» **What to produce**
Your answer should be every line below that includes the word "right".

» **Data supplied**
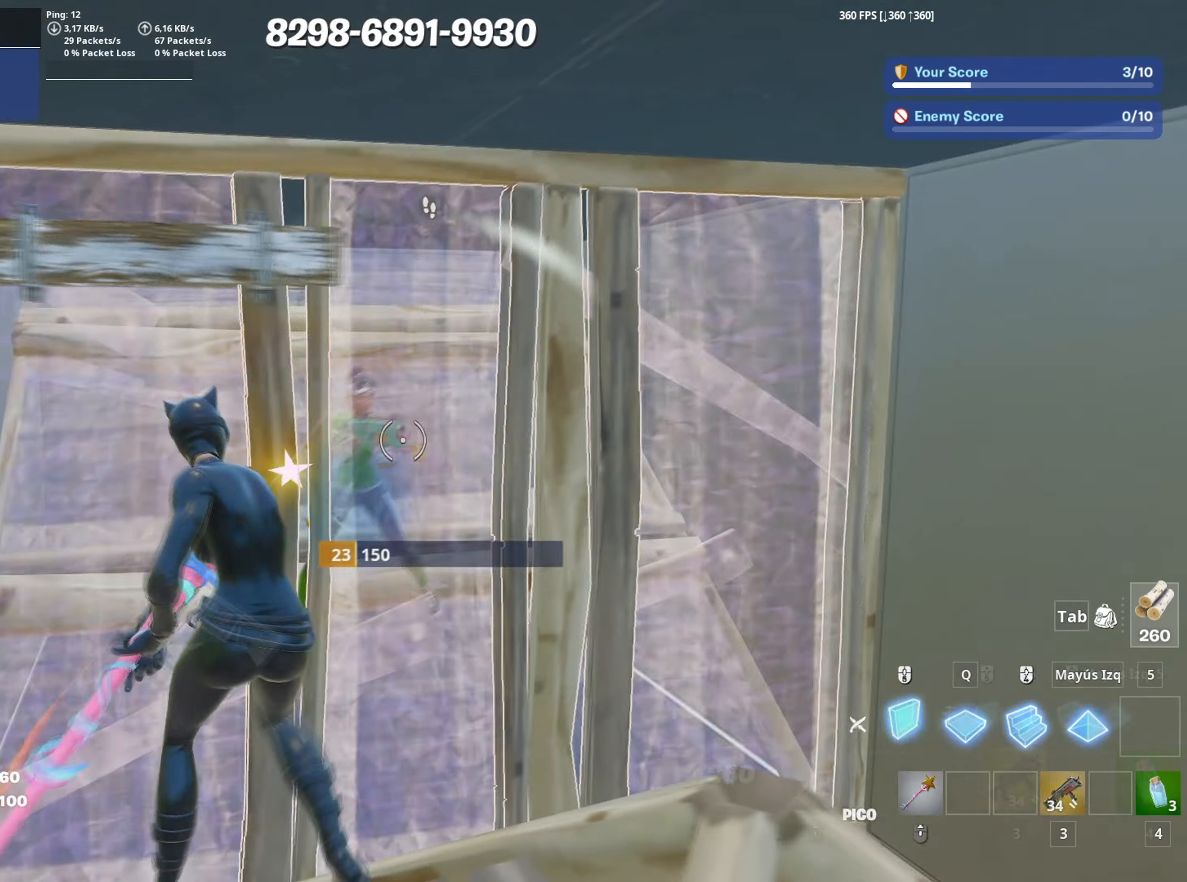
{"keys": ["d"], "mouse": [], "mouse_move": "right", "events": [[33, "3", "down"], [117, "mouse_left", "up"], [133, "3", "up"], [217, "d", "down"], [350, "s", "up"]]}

* * *

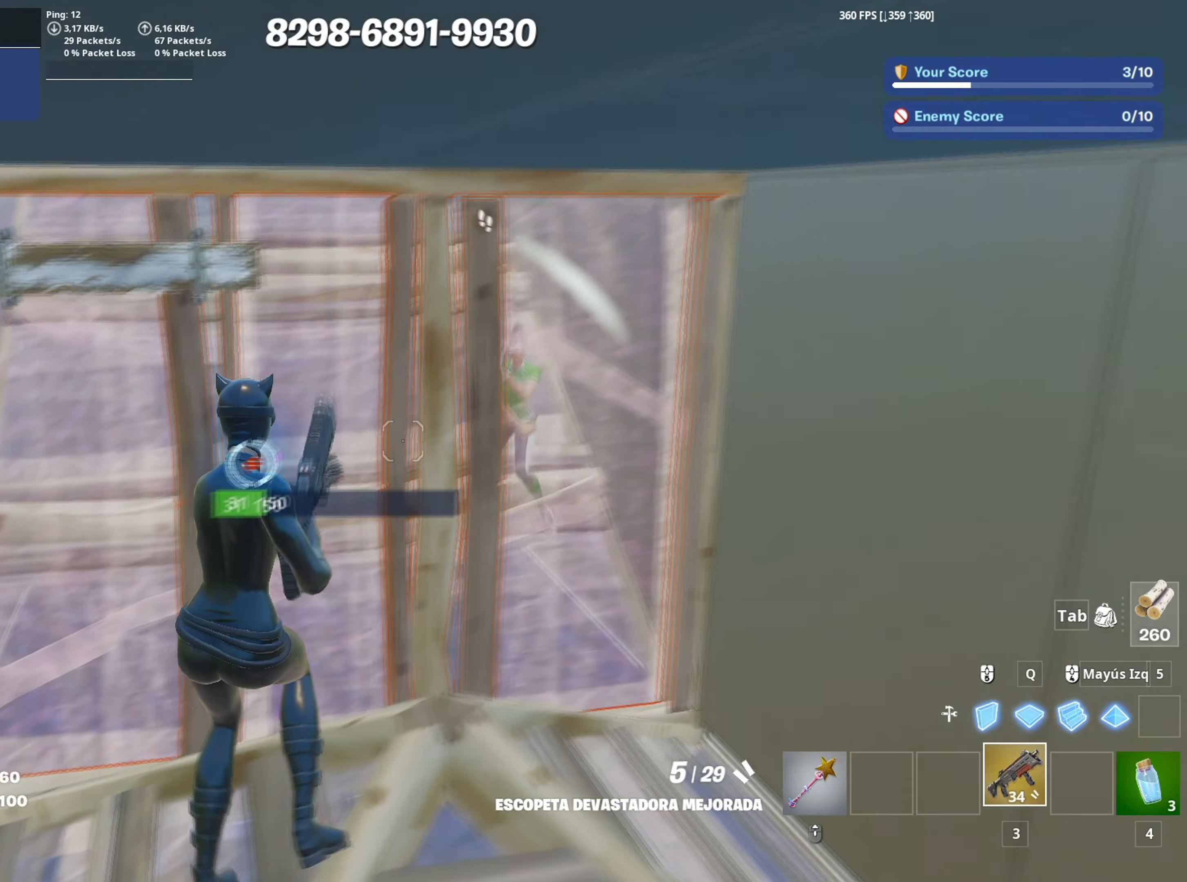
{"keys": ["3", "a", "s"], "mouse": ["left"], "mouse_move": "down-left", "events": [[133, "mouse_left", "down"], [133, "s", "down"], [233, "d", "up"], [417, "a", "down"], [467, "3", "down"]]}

==

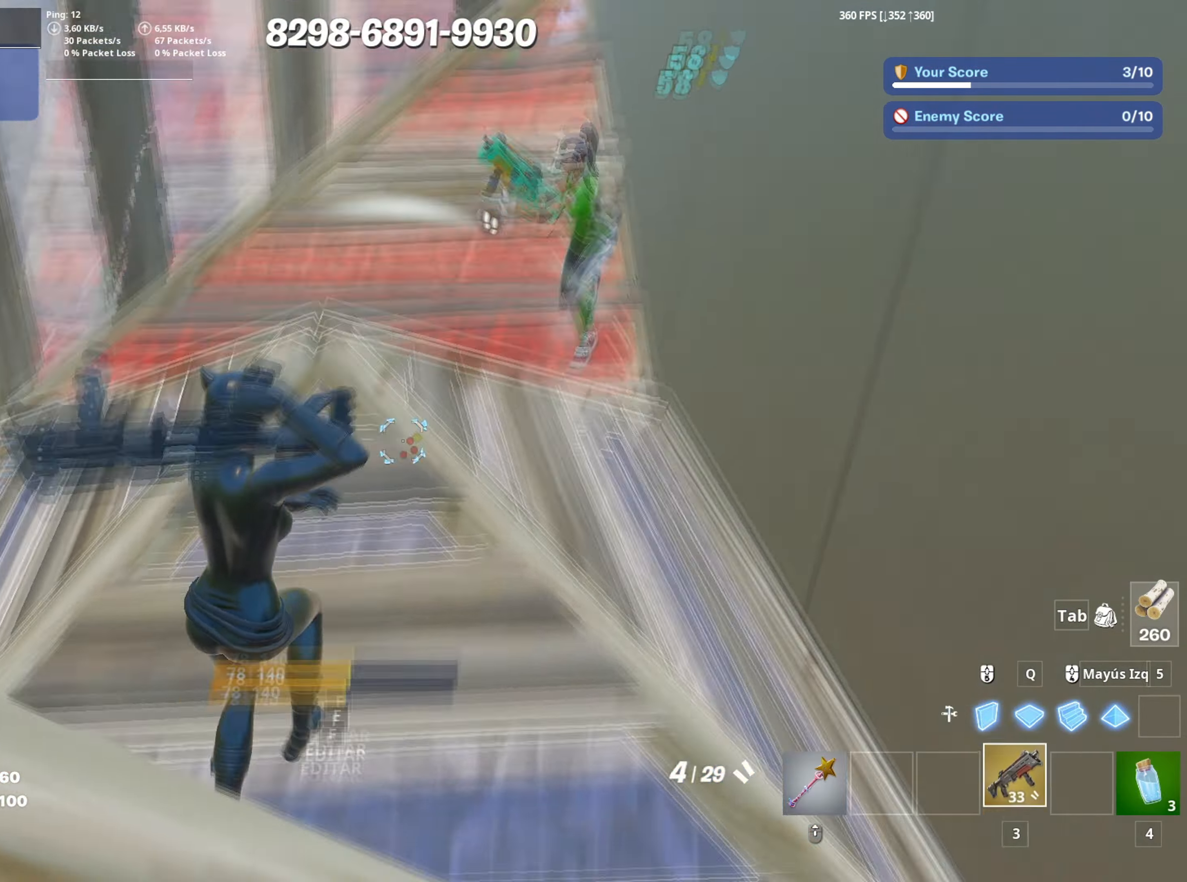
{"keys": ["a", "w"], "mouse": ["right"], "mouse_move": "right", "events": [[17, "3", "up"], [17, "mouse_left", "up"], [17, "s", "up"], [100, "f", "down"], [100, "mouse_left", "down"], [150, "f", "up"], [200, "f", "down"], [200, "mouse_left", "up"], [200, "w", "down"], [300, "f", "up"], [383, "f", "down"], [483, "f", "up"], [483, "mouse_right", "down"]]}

» **Answer to the exercise**
{"keys": ["d"], "mouse": [], "mouse_move": "right", "events": [[33, "3", "down"], [117, "mouse_left", "up"], [133, "3", "up"], [217, "d", "down"], [350, "s", "up"]]}
{"keys": ["a", "w"], "mouse": ["right"], "mouse_move": "right", "events": [[17, "3", "up"], [17, "mouse_left", "up"], [17, "s", "up"], [100, "f", "down"], [100, "mouse_left", "down"], [150, "f", "up"], [200, "f", "down"], [200, "mouse_left", "up"], [200, "w", "down"], [300, "f", "up"], [383, "f", "down"], [483, "f", "up"], [483, "mouse_right", "down"]]}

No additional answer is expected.